A consumer who does not have a direct contractual relationship with the manufacturer is not entitled to sue the latter as a general rule under tort and contract law. The only circumstance in which a claimant may sue for damage caused by a defective product is when it causes physical harm to the person raising the claim and economic loss or monetary loss is not recoverable by the plaintiff. The Winterbottom case is the landmark authority for the “privity of contract” requirement under English Law for the recovery in negligence against a manufacturer due to a defective product. The plaintiff in the case was a mailman who used a vehicle to deliver mail and had an employment contract with a postmaster general who in turn contracted with the defendant, a coach manufacturer. The coach became defective due to a latent defects with the coach and as a result the plaintiff became “lamed for life”. The plaintiff raised a claim against the the coach manufacturer, yet failed. In rejecting the plaintiff’s suit, the Court of Exchequer stressed the absence of privity of contract between the plaintiff and the defendant.

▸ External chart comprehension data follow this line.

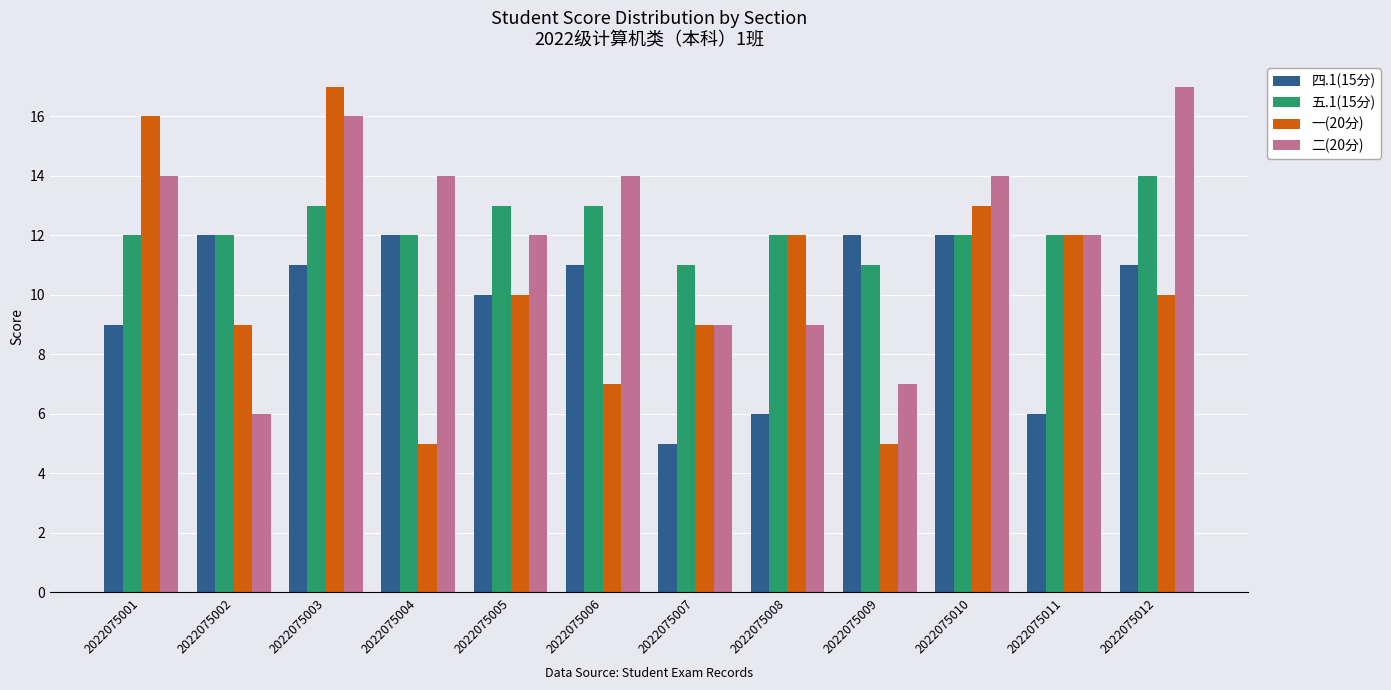

At 2022075001, list the series in order from smallest to largest.

四.1(15分), 五.1(15分), 二(20分), 一(20分)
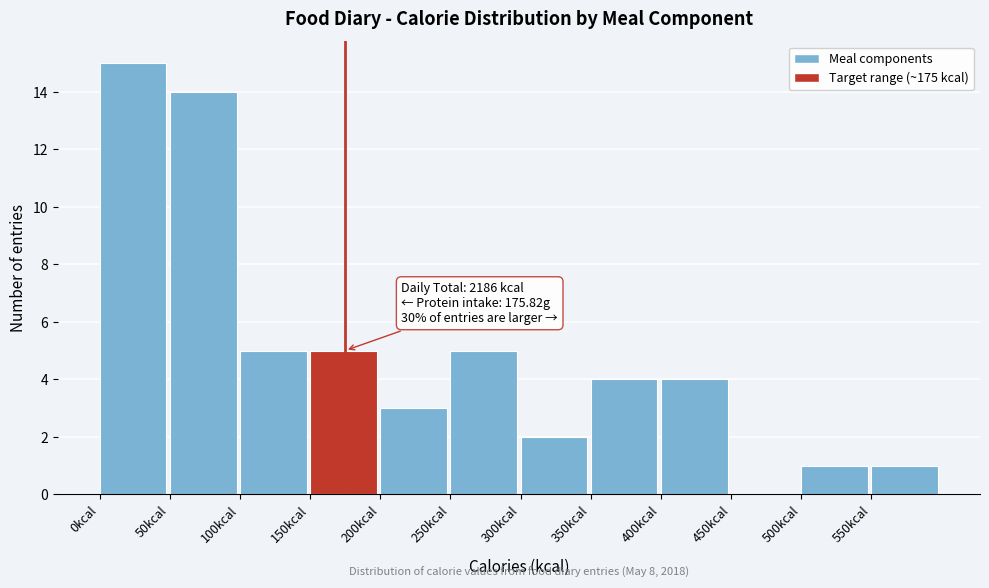

Which range on the x-axis has the tallest bar?

0 to 50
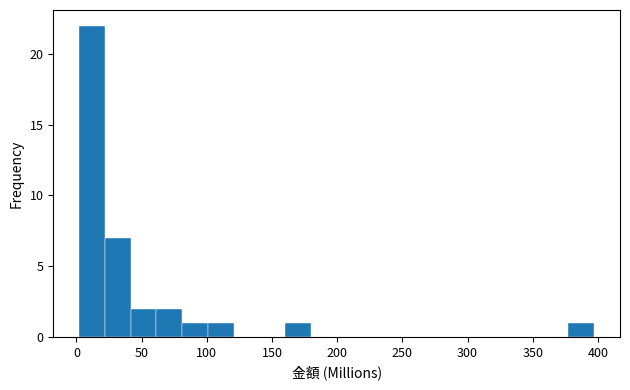

Read against the x-axis, roughly where is the centre of the tallest bar?

10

Per Lord Abinger’s opinion, “if the plaintiff can sue, every passenger, or even any person passing along the road, who was injured by the upsetting of the coach, might bring a similar action. Unless we confine the operation of such contracts as this to the parties who entered into them, the most absurd and outrageous consequences, to which I can see no limit, would ensue. “
The Contracts (Rights of Third Parties) Act 1999 in its Section 1(1) states that a party has the right to enforce a contract term provided that;
“1)(a) … the contract expressly provides that he may; or (b) subject to s.1(2) the term purports to confer a benefit on the third party.” Under s.1(3)in order for the consumer to take advantage of the above stated provision the third party, “must be expressly identified in the contract by name, as a member of a class answering a particular description but need not be in existence when the contract is entered into.”
The question is whether a third party, the consumer, who is not a party to the original contract that is concluded between two parties, for example manufacturer and the retailer, can be afforded benefit of the contract?
The EU commission has expressed its views on this matter by stating that a consumer should not be given the possibility of cutting across chains of sales contracts so as to enforce a manufacturer’s quality promise. The Commission’s report should be afforded some weight since there would be “serious problems if we were to apply the1999 Act so as, e.g. to extend the benefit of a manufacturer's contract with its immediate purchaser to the ultimate consumer.” A manufacturer's promises on which a buyer relies in entering into the contract of sale can, of course, give rise to collateral contracts-A written warranty may be given by the manufacturer stating that the provisions of the 1999 Act apply and then the consumer may directly enforce the warranty terms, yet the manufacturer is under no such legal obligation to provide the consumer with a warranty. A written warranty means :“(b) any written affirmation of fact or written promise made in connection with the sale of a consumer product by a supplier to a buyer which relates to the nature of the material or workmanship and affirms or promises that such material or workmanship is defect free or will meet a specified level of performance over a specified period of time, or(c) any undertaking in writing in connection with the sale by a supplier of a consumer product to refund, repair, replace, or take other remedial action with respect to such product in the event that such product fails to meet the specifications set forth in the undertaking …”
The only time that a consumer may seek damages for the breach of a conformity of a product is when the supplier, warrantor, or service contractor fail to comply with any obligation under a written warranty, implied warranty, or [they] may bring suit for damages and other legal and equitable relief Yet, a manufacturer may also delimit his scope of liability by use of disclaimer stating that once the retailer as accepted the goods he will not be entitled to return them or seek a remedy vis-à-vis the manufacturer.
However some may argue that the dealer is a mere conduit between the manufacturer and the consumer, and the consumer may only seek a remedy against the manufacturer where the dealer [webshop] has gone into liquidation.
” Courts and scholars alike have recognized that the typical consumer does not deal at arms length with the party whose product he buys. Rather, he buys from a retail merchant who is usually little more than an economic conduit. It is not the merchant who has defectively manufactured the product. Nor is it usually the merchant who advertises the product on such a large scale as to attract consumers. We have in our society literally scores of large, financially responsible manufacturers who place their wares in the stream of commerce not only with the realization, but with the avowed purpose, that these goods will find their way into the hands of the consumer. Only the consumer will use these products; only the consumer will be injured by them if they prove defective.”